Activity
Pick out all lines with the word "site" from the records that follow.

:::::

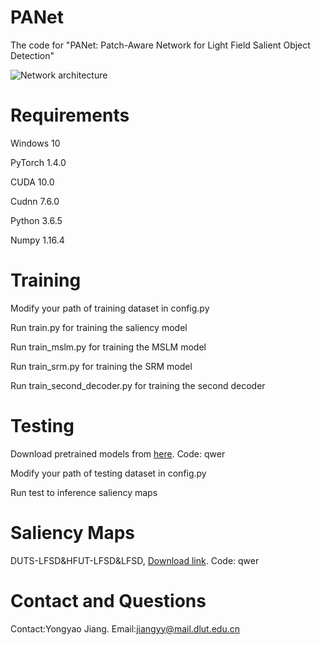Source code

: # PANet
The code for "PANet: Patch-Aware Network for Light Field Salient Object Detection"

![Network architecture](https://github.com/jyydlut/IEEE-TCYB-PANet/blob/main/img/network.jpg)


# Requirements

Windows 10

PyTorch 1.4.0

CUDA 10.0

Cudnn 7.6.0

Python 3.6.5

Numpy 1.16.4

# Training 

Modify your path of training dataset in config.py

Run train.py for training the saliency model

Run train_mslm.py for training the MSLM model

Run train_srm.py for training the SRM model

Run train_second_decoder.py for training the second decoder

# Testing

Download pretrained models from [here](https://pan.baidu.com/s/1zUtCIHJsZhfRP_ldkmzozg). Code: qwer

Modify your path of testing dataset in config.py

Run test to inference saliency maps

# Saliency Maps

DUTS-LFSD&HFUT-LFSD&LFSD, [Download link](https://pan.baidu.com/s/1WfPjFGI54CwUf2ZLZpyWPQ). Code: qwer

# Contact and Questions

Contact:Yongyao Jiang. Email:jiangyy@mail.dlut.edu.cn
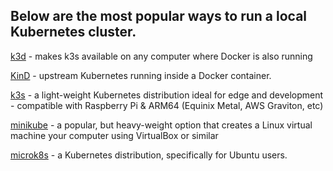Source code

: 

## Below are the most popular ways to run a local Kubernetes cluster.

[k3d](https://github.com/rancher/k3d) - makes k3s available on any computer where Docker is also running

[KinD](https://kind.sigs.k8s.io/) - upstream Kubernetes running inside a Docker container.

[k3s](https://k3s.io/) - a light-weight Kubernetes distribution ideal for edge and development - compatible with Raspberry Pi & ARM64 (Equinix Metal, AWS Graviton, etc)

[minikube](https://minikube.sigs.k8s.io/docs/) - a popular, but heavy-weight option that creates a Linux virtual machine your computer using VirtualBox or similar

[microk8s](https://microk8s.io/) - a Kubernetes distribution, specifically for Ubuntu users.
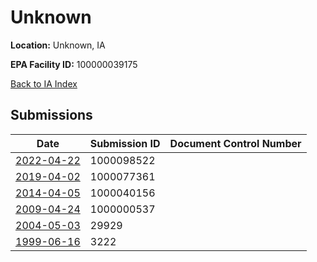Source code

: # Unknown

**Location:** Unknown, IA

**EPA Facility ID:** 100000039175

[Back to IA Index](../../index.md)

## Submissions

| Date | Submission ID | Document Control Number |
|------|--------------|-------------------------|
| [2022-04-22](submissions/1000098522.md) | 1000098522 |  |
| [2019-04-02](submissions/1000077361.md) | 1000077361 |  |
| [2014-04-05](submissions/1000040156.md) | 1000040156 |  |
| [2009-04-24](submissions/1000000537.md) | 1000000537 |  |
| [2004-05-03](submissions/29929.md) | 29929 |  |
| [1999-06-16](submissions/3222.md) | 3222 |  |
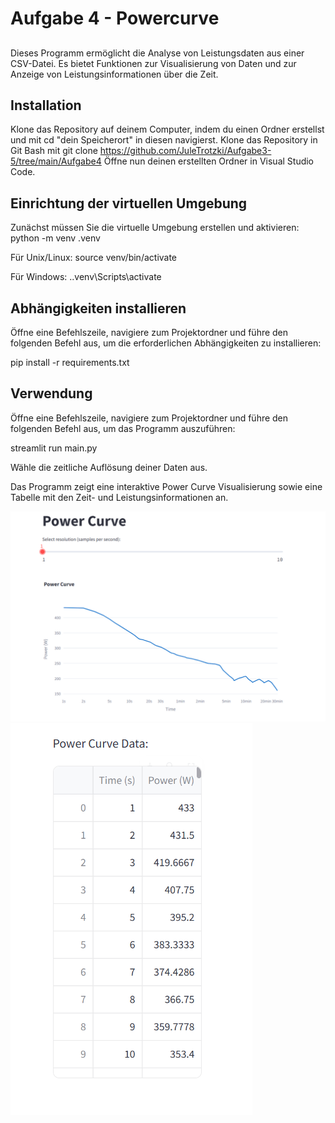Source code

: # Aufgabe 4 - Powercurve

## 

Dieses Programm ermöglicht die Analyse von Leistungsdaten aus einer CSV-Datei. Es bietet Funktionen zur Visualisierung von Daten und zur Anzeige von Leistungsinformationen über die Zeit.

## Installation
Klone das Repository auf deinem Computer, indem du einen Ordner erstellst und mit cd "dein Speicherort" in diesen navigierst. 
Klone das Repository in Git Bash mit git clone https://github.com/JuleTrotzki/Aufgabe3-5/tree/main/Aufgabe4
Öffne nun deinen erstellten Ordner in Visual Studio Code.

## Einrichtung der virtuellen Umgebung

Zunächst müssen Sie die virtuelle Umgebung erstellen und aktivieren:
python -m venv .venv

Für Unix/Linux:
source venv/bin/activate

Für Windows:
.\.venv\Scripts\activate

## Abhängigkeiten installieren
Öffne eine Befehlszeile, navigiere zum Projektordner und führe den folgenden Befehl aus, um die erforderlichen Abhängigkeiten zu installieren:

pip install -r requirements.txt

## Verwendung
Öffne eine Befehlszeile, navigiere zum Projektordner und führe den folgenden Befehl aus, um das Programm auszuführen:

streamlit run main.py

Wähle die zeitliche Auflösung deiner Daten aus.

Das Programm zeigt eine interaktive Power Curve Visualisierung sowie eine Tabelle mit den Zeit- und Leistungsinformationen an.

![](Screenshot_Powercurve1.png)
![](Screenshot_Powercurve2.png)
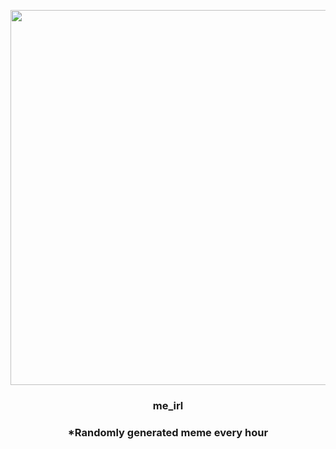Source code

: <p align="center">
        <img src="https://i.redd.it/ufzqwvvd65g91.jpg" width="600" height="600">
        </p>
        <h3 align="center">me_irl</h3>
        <h3 align="center">*Randomly generated meme every hour</h3>
    
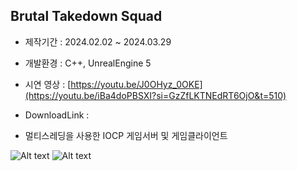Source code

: ## Brutal Takedown Squad

* 제작기간 : 2024.02.02 ~ 2024.03.29

* 개발환경 : C++, UnrealEngine 5

* 시연 영상 : [https://youtu.be/J0OHyz_0OKE](https://youtu.be/iBa4doPBSXI?si=GzZfLKTNEdRT6OjO&t=510)


* DownloadLink :

* 멀티스레딩을 사용한 IOCP 게임서버 및 게임클라이언트 

![Alt text](readImage/Lobby.png)
![Alt text](readImage/s1.png)

<br>
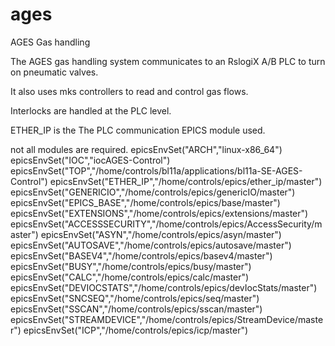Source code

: # ages

AGES Gas handling

The AGES gas handling system communicates to an RslogiX A/B PLC to turn on pneumatic valves. 

It also uses mks controllers to read and control gas flows. 

Interlocks are handled at the PLC level. 

ETHER_IP is the The PLC communication EPICS module used. 

not all modules are required. 
epicsEnvSet("ARCH","linux-x86_64")
epicsEnvSet("IOC","iocAGES-Control")
epicsEnvSet("TOP","/home/controls/bl11a/applications/bl11a-SE-AGES-Control")
epicsEnvSet("ETHER_IP","/home/controls/epics/ether_ip/master")
epicsEnvSet("GENERICIO","/home/controls/epics/genericIO/master")
epicsEnvSet("EPICS_BASE","/home/controls/epics/base/master")
epicsEnvSet("EXTENSIONS","/home/controls/epics/extensions/master")
epicsEnvSet("ACCESSSECURITY","/home/controls/epics/AccessSecurity/master")
epicsEnvSet("ASYN","/home/controls/epics/asyn/master")
epicsEnvSet("AUTOSAVE","/home/controls/epics/autosave/master")
epicsEnvSet("BASEV4","/home/controls/epics/basev4/master")
epicsEnvSet("BUSY","/home/controls/epics/busy/master")
epicsEnvSet("CALC","/home/controls/epics/calc/master")
epicsEnvSet("DEVIOCSTATS","/home/controls/epics/devIocStats/master")
epicsEnvSet("SNCSEQ","/home/controls/epics/seq/master")
epicsEnvSet("SSCAN","/home/controls/epics/sscan/master")
epicsEnvSet("STREAMDEVICE","/home/controls/epics/StreamDevice/master")
epicsEnvSet("ICP","/home/controls/epics/icp/master")


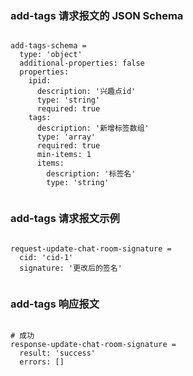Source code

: ### add-tags 请求报文的 JSON Schema
<pre><code>
add-tags-schema =
  type: 'object'
  additional-properties: false
  properties:
    ipid:
      description: '兴趣点id'
      type: 'string'
      required: true
    tags:
      description: '新增标签数组'
      type: 'array'
      required: true
      min-items: 1
      items:
        description: '标签名'
        type: 'string'

</code></pre>

### add-tags 请求报文示例
<pre><code>
request-update-chat-room-signature =
  cid: 'cid-1'
  signature: '更改后的签名'

</code></pre>

### add-tags 响应报文
<pre><code>
# 成功
response-update-chat-room-signature =
  result: 'success'
  errors: []

</code></pre>


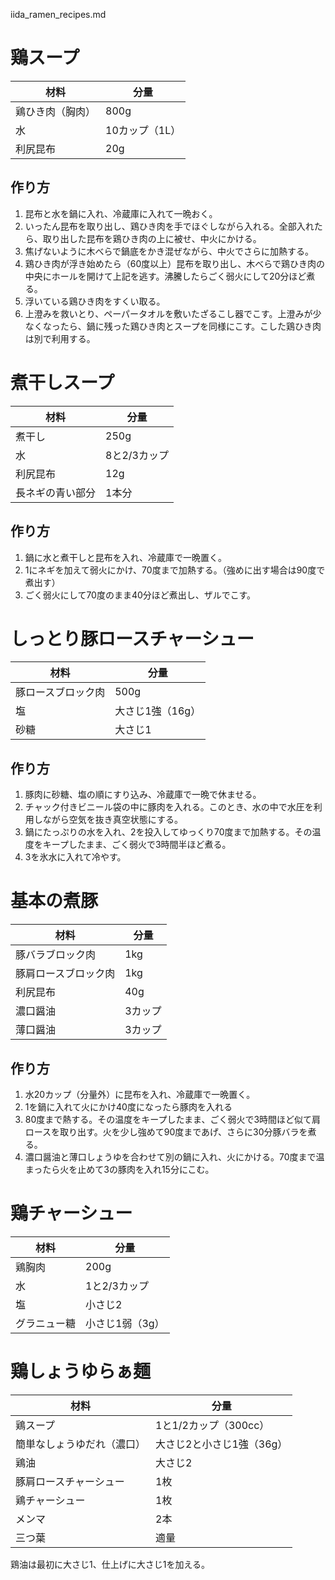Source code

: iida_ramen_recipes.md

# 鶏スープ

| 材料 | 分量 |
| ---- | ---- |
| 鶏ひき肉（胸肉） | 800g |
| 水 | 10カップ（1L） |
| 利尻昆布 | 20g |

## 作り方
1. 昆布と水を鍋に入れ、冷蔵庫に入れて一晩おく。
2. いったん昆布を取り出し、鶏ひき肉を手でほぐしながら入れる。全部入れたら、取り出した昆布を鶏ひき肉の上に被せ、中火にかける。
3. 焦げないように木べらで鍋底をかき混ぜながら、中火でさらに加熱する。
4. 鶏ひき肉が浮き始めたら（60度以上）昆布を取り出し、木べらで鶏ひき肉の中央にホールを開けて上記を逃す。沸騰したらごく弱火にして20分ほど煮る。
5. 浮いている鶏ひき肉をすくい取る。
6. 上澄みを救いとり、ペーパータオルを敷いたざるこし器でこす。上澄みが少なくなったら、鍋に残った鶏ひき肉とスープを同様にこす。こした鶏ひき肉は別で利用する。

# 煮干しスープ

| 材料 | 分量 |
| ---- | ---- |
| 煮干し | 250g |
| 水 | 8と2/3カップ |
| 利尻昆布 | 12g |
| 長ネギの青い部分 | 1本分 |

## 作り方
1. 鍋に水と煮干しと昆布を入れ、冷蔵庫で一晩置く。
2. 1にネギを加えて弱火にかけ、70度まで加熱する。（強めに出す場合は90度で煮出す）
3. ごく弱火にして70度のまま40分ほど煮出し、ザルでこす。

# しっとり豚ロースチャーシュー

| 材料 | 分量 |
| ---- | ---- |
| 豚ロースブロック肉 | 500g |
| 塩 | 大さじ1強（16g） |
| 砂糖 | 大さじ1 |

## 作り方
1. 豚肉に砂糖、塩の順にすり込み、冷蔵庫で一晩で休ませる。
2. チャック付きビニール袋の中に豚肉を入れる。このとき、水の中で水圧を利用しながら空気を抜き真空状態にする。
3. 鍋にたっぷりの水を入れ、2を投入してゆっくり70度まで加熱する。その温度をキープしたまま、ごく弱火で3時間半ほど煮る。
4. 3を氷水に入れて冷やす。


# 基本の煮豚

| 材料 | 分量 |
| ---- | ---- |
| 豚バラブロック肉 | 1kg |
| 豚肩ロースブロック肉 | 1kg |
| 利尻昆布 | 40g |
| 濃口醤油 | 3カップ |
| 薄口醤油 | 3カップ |

## 作り方
1. 水20カップ（分量外）に昆布を入れ、冷蔵庫で一晩置く。
2. 1を鍋に入れて火にかけ40度になったら豚肉を入れる
3. 80度まで熱する。その温度をキープしたまま、ごく弱火で3時間ほど似て肩ロースを取り出す。火を少し強めて90度まであげ、さらに30分豚バラを煮る。
4. 濃口醤油と薄口しょうゆを合わせて別の鍋に入れ、火にかける。70度まで温まったら火を止めて3の豚肉を入れ15分にこむ。

# 鶏チャーシュー

| 材料 | 分量 |
| ---- | ---- |
| 鶏胸肉 | 200g |
| 水 | 1と2/3カップ |
| 塩 | 小さじ2 |
| グラニュー糖 | 小さじ1弱（3g） |

# 鶏しょうゆらぁ麺

| 材料 | 分量 |
| ---- | ---- |
| 鶏スープ | 1と1/2カップ（300cc） |
| 簡単なしょうゆだれ（濃口） | 大さじ2と小さじ1強（36g） |
| 鶏油 | 大さじ2 |
| 豚肩ロースチャーシュー | 1枚 |
| 鶏チャーシュー | 1枚 |
| メンマ | 2本 |
| 三つ葉 | 適量 |

鶏油は最初に大さじ1、仕上げに大さじ1を加える。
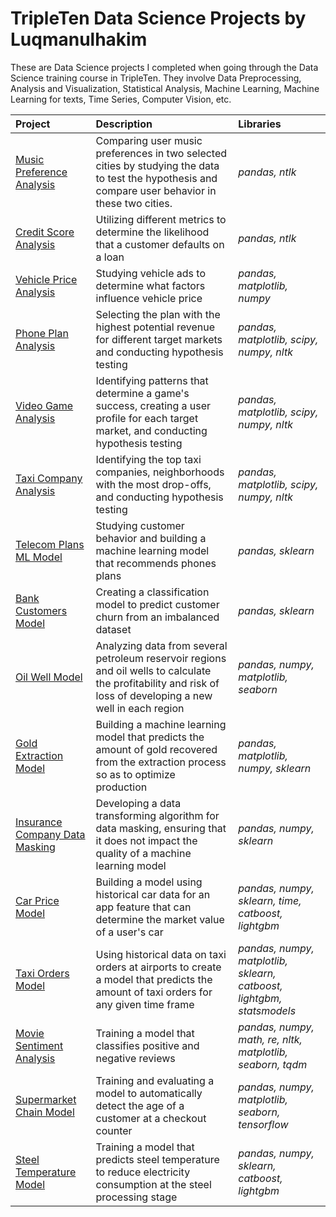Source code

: # TripleTen Data Science Projects by Luqmanulhakim
These are Data Science projects I completed when going through the Data Science training course in TripleTen.
They involve Data Preprocessing, Analysis and Visualization, Statistical Analysis, Machine Learning, Machine Learning for texts, Time Series, Computer Vision, etc.

| Project               | Description                                                                                 | Libraries                      |
|:--------------------- |:------------------------------------------------------------------------------------------- |:------------------------------ |
|[Music Preference Analysis](https://github.com/luqmania/tripleten_ds_projects/tree/Project-01 "Music Preference Analysis")|Comparing user music preferences in two selected cities by studying the data to test the hypothesis and compare user behavior in these two cities.|*pandas, ntlk*|
|[Credit Score Analysis](https://github.com/luqmania/tripleten_ds_projects/tree/Project-02 "Credit Score Analysis")|Utilizing different metrics to determine the likelihood that a customer defaults on a loan|*pandas, ntlk*|
|[Vehicle Price Analysis](https://github.com/luqmania/tripleten_ds_projects/tree/Project-03 "Vehicle Price Analysis")|Studying vehicle ads to determine what factors influence vehicle price|*pandas, matplotlib, numpy*|
|[Phone Plan Analysis](https://github.com/luqmania/tripleten_ds_projects/tree/Project-04 "Phone Plan Analysis")|Selecting the plan with the highest potential revenue for different target markets and conducting hypothesis testing|*pandas, matplotlib, scipy, numpy, nltk*|
|[Video Game Analysis](https://github.com/luqmania/tripleten_ds_projects/tree/Project-05 "Video Game Analysis")|Identifying patterns that determine a game's success, creating a user profile for each target market, and conducting hypothesis testing|*pandas, matplotlib, scipy, numpy, nltk*|
|[Taxi Company Analysis](https://github.com/luqmania/tripleten_ds_projects/tree/Project-06 "Taxi Company Analysis")|Identifying the top taxi companies, neighborhoods with the most drop-offs, and conducting hypothesis testing|*pandas, matplotlib, scipy, numpy, nltk*|
|[Telecom Plans ML Model](https://github.com/luqmania/tripleten_ds_projects/tree/Project-07 "Telecom Plans Machine Learning Model")|Studying customer behavior and building a machine learning model that recommends phones plans|*pandas, sklearn*|
|[Bank Customers Model](https://github.com/luqmania/tripleten_ds_projects/tree/Project-08 "Bank Customers Model")|Creating a classification model to predict customer churn from an imbalanced dataset|*pandas, sklearn*|
|[Oil Well Model](https://github.com/luqmania/tripleten_ds_projects/tree/Project-09 "Oil Well Model")|Analyzing data from several petroleum reservoir regions and oil wells to calculate the profitability and risk of loss of developing a new well in each region|*pandas, numpy, matplotlib, seaborn*|
|[Gold Extraction Model](https://github.com/luqmania/tripleten_ds_projects/tree/Project-10 "Gold Extraction Model")|Building a machine learning model that predicts the amount of gold recovered from the extraction process so as to optimize production|*pandas, matplotlib, numpy, sklearn*|
|[Insurance Company Data Masking](https://github.com/luqmania/tripleten_ds_projects/tree/Project-11 "Insurance Company Data Masking")|Developing a data transforming algorithm for data masking, ensuring that it does not impact the quality of a machine learning model|*pandas, numpy, sklearn*|
|[Car Price Model](https://github.com/luqmania/tripleten_ds_projects/tree/Project-12 "Car Price Model")|Building a model using historical car data for an app feature that can determine the market value of a user's car|*pandas, numpy, sklearn, time, catboost, lightgbm*|
|[Taxi Orders Model](https://github.com/luqmania/tripleten_ds_projects/tree/Project-13 "Taxi Orders Model")|Using historical data on taxi orders at airports to create a model that predicts the amount of taxi orders for any given time frame|*pandas, numpy, matplotlib, sklearn, catboost, lightgbm, statsmodels*|
|[Movie Sentiment Analysis](https://github.com/luqmania/tripleten_ds_projects/tree/Project-14 "Movie Sentiment Analysis")|Training a model that classifies positive and negative reviews|*pandas, numpy, math, re, nltk, matplotlib, seaborn, tqdm*|
|[Supermarket Chain Model](https://github.com/luqmania/tripleten_ds_projects/tree/Project-15 "Supermarket Chain Model")|Training and evaluating a model to automatically detect the age of a customer at a checkout counter|*pandas, numpy, matplotlib, seaborn, tensorflow*|
|[Steel Temperature Model](https://github.com/luqmania/tripleten_ds_projects/tree/Project-Final "Steel Temperature Model")|Training a model that predicts steel temperature to reduce electricity consumption at the steel processing stage|*pandas, numpy, sklearn, catboost, lightgbm*|
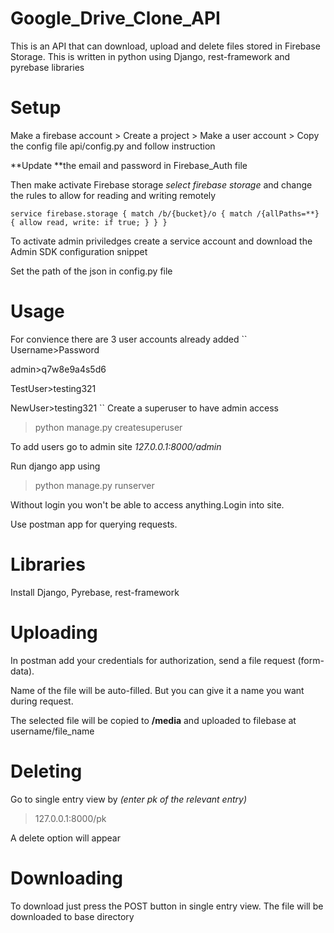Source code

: # Google_Drive_Clone_API

This is an API that can download, upload and delete files stored in Firebase Storage.
This is written in python using Django, rest-framework and pyrebase libraries

# Setup

Make a firebase account > Create a project > Make a user account > Copy the config file api/config.py and follow instruction

**Update **the email and password in Firebase_Auth file

Then make activate Firebase storage _select firebase storage_ and change the rules to allow for reading and writing remotely

`service firebase.storage { match /b/{bucket}/o { match /{allPaths=**} { allow read, write: if true; } } }`

To activate admin priviledges create a service account and download the Admin SDK configuration snippet

Set the path of the json in config.py file

# Usage

For convience there are 3 user accounts already added
``
Username>Password

admin>q7w8e9a4s5d6

TestUser>testing321

NewUser>testing321
``
Create a superuser to have admin access

> python manage.py createsuperuser

To add users go to admin site _127.0.0.1:8000/admin_

Run django app using

> python manage.py runserver

Without login you won't be able to access anything.Login into site.

Use postman app for querying requests.

# Libraries

Install Django, Pyrebase, rest-framework

# Uploading

In postman add your credentials for authorization, send a file request (form-data).

Name of the file will be auto-filled. But you can give it a name you want during request.

The selected file will be copied to **/media** and uploaded to filebase at username/file_name

# Deleting

Go to single entry view by _(enter pk of the relevant entry)_

> 127.0.0.1:8000/pk

A delete option will appear

# Downloading

To download just press the POST button in single entry view. The file will be downloaded to base directory
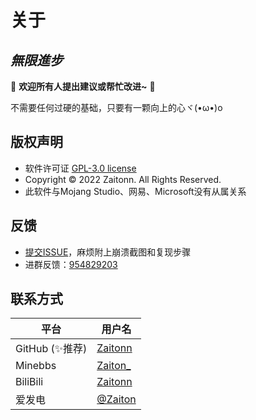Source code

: 
# 关于

## ***無限進步***

💖 **欢迎所有人提出建议或帮忙改进~** 💖  

不需要任何过硬的基础，只要有一颗向上的心ヾ(•ω•)o

## 版权声明

- 软件许可证 [GPL-3.0 license](https://www.gnu.org/licenses/gpl-3.0.zh-cn.html)
- Copyright © 2022 Zaitonn. All Rights Reserved.
- 此软件与Mojang Studio、网易、Microsoft没有从属关系

## 反馈

- [提交ISSUE](https://github.com/Zaitonn/Serein/issues/new)，麻烦附上崩溃截图和复现步骤
- 进群反馈：[954829203](https://jq.qq.com/?_wv=1027&amp;k=XNZqPSPv)

## 联系方式

| 平台           | 用户名                                                    |
| -------------- | --------------------------------------------------------- |
| GitHub (✨推荐) | [Zaitonn](https://github.com/Zaitonn)                     |
| Minebbs        | [Zaiton_](https://www.minebbs.com/members/zaiton_.21326/) |
| BiliBili       | [Zaitonn](https://space.bilibili.com/406125728)           |
| 爱发电         | [@Zaiton](https://afdian.net/@Zaiton)                     |
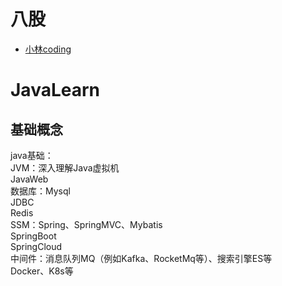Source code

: # 八股
 * [小林coding](https://www.xiaolincoding.com/network/1_base/tcp_ip_model.html#%E5%BA%94%E7%94%A8%E5%B1%82)
# JavaLearn
 ## 基础概念
java基础：<br>
JVM：深入理解Java虚拟机<br>
JavaWeb<br>
数据库：Mysql<br>
JDBC<br>
Redis<br>
SSM：Spring、SpringMVC、Mybatis<br>
SpringBoot<br>
SpringCloud<br>
中间件：消息队列MQ（例如Kafka、RocketMq等）、搜索引擎ES等<br>
Docker、K8s等<br>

:::::

Output of the task
To add users go to admin site _127.0.0.1:8000/admin_
Without login you won't be able to access anything.Login into site.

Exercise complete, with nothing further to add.